Frontline: So you're saying that the hormone that has the clearest link to breast cancer, the hormone that is responsible for sexual development in any animal or human, is found in plastics?
Vom Saal: Absolutely. The plastic materials, if they are polycarbonates, are made with this chemical bisphenol-A. And you can think of polycarbonate as a house made of bricks. Essentially you take this brick, this building block, which is bisphenol-A, and you link it together with other bisphenol-A molecules. That's a polymerization reaction. The bisphenol-A is the monomer used to construct these plastic materials. When it's attached to another one, that forms a polymer. And unfortunately in the process of making these plastics not all of the bisphenol-A gets linked together. So you put your food or other material in the plastic and it absorbs the unreacted bisphenol-A into it. And now in your food is a sex hormone.
Frontline: And what are you finding to be the effect?

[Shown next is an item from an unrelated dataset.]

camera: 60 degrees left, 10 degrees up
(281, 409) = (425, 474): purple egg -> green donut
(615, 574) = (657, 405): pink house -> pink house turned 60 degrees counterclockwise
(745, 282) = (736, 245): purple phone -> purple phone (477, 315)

Vom Saal: Okay, the chemical bisphenol-A passes out of the plastic or out of the dental sealant that's put on your child's teeth or out of the lining of cans, into the food or liquid that's in contact with the plastic. Now the important point about detection by instrumentation of the bisphenol-A is that, based on our research, the ability of the current instruments used to monitor for bisphenol-A in food is a much lower level of detection than what our animals are able to detect. It's a huge difference as a matter of fact. So that you can put food that you have in contact with plastic into a chemical analysis and say there is no plastic material there. We extract from that same food, put it into animals and we get a big effect. The animals are more sensitive to the chemicals than the machinery. So detection limits, where people say our machine didn't detect this, doesn't mean it's not there and doesn't mean that it won't damage your baby. We have shown that in our experiments.

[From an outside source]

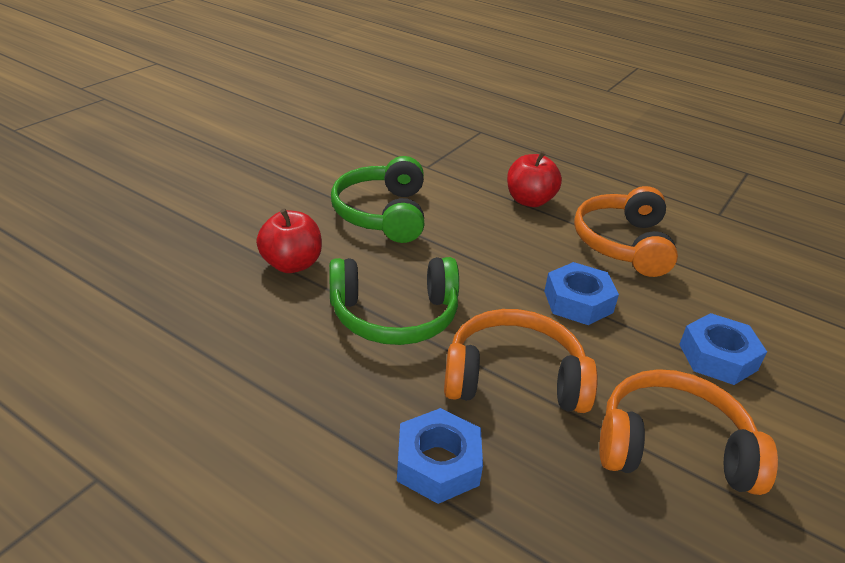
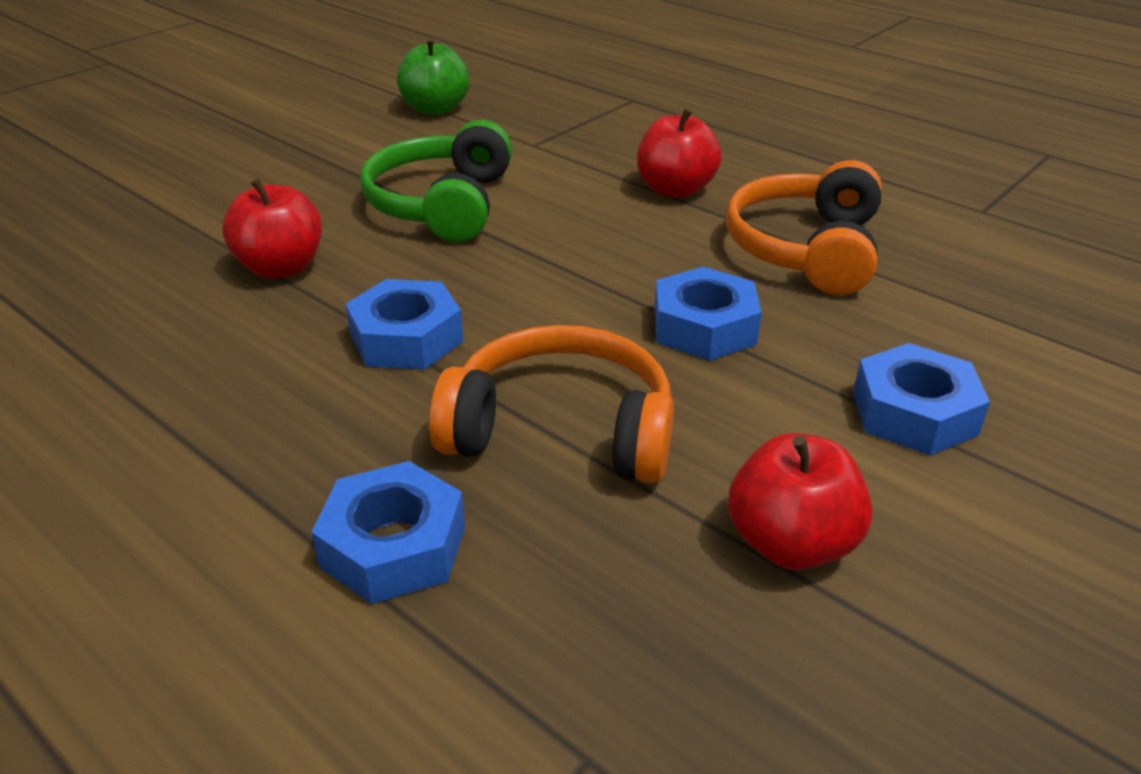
camera: 10 degrees right, 0 degrees up
(352, 138) = (435, 109): none -> green apple
(394, 315) = (406, 338): green headphones -> blue nut
(673, 447) = (791, 544): orange headphones -> red apple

Frontline: So the plastics we use in daily life, the baby bottles, the food containers, leach chemicals into the food at levels that cause effects in lab animals?
Vom Saal: One of the things that we started doing a number of years ago is we started looking at the effects of the materials that plastics are made out of in cell culture. We used human cells to see how responsive these cells were to these chemicals, and at what doses the chemicals could influence human cells to start growing and doing things differently. So, in other words, we're getting biological responses out of the cells and we were astonished at the incredibly small amounts of these chemicals that were actually able to alter human cell function.
So what we did in mice was based on the studies using human cells. We know that mouse cells are essentially identical to human cells in the way that they respond to these hormones. That's been known actually for quite a long time. So we used our information from human cells to then start treating animals with these very, very low doses of estrogenic chemicals found in plastics. So we had mechanistic information that really directed us towards very low doses.
Now one of the surprising things is that when we started looking into the literature concerning the amounts of these chemicals that were being released into food from plastic containers, and we compared that to the doses active in our cell culture studies, they were the same doses. But they were also doses that the toxicological community was saying were absolutely safe.”
But in the decade that followed, vom Saal’s paradigm change didn’t quite happen. First, there were significant objections to his argument and his research reporting changes in the reproductive tract of mice fed BPA (Vom Saal 1998). John Ashby, a toxicologist with AstraZeneca Central Toxicology Laboratory in Britain, tried to replicate vom Saal’s original studies and those of another research group that had found similar results (Nagel et al 1997).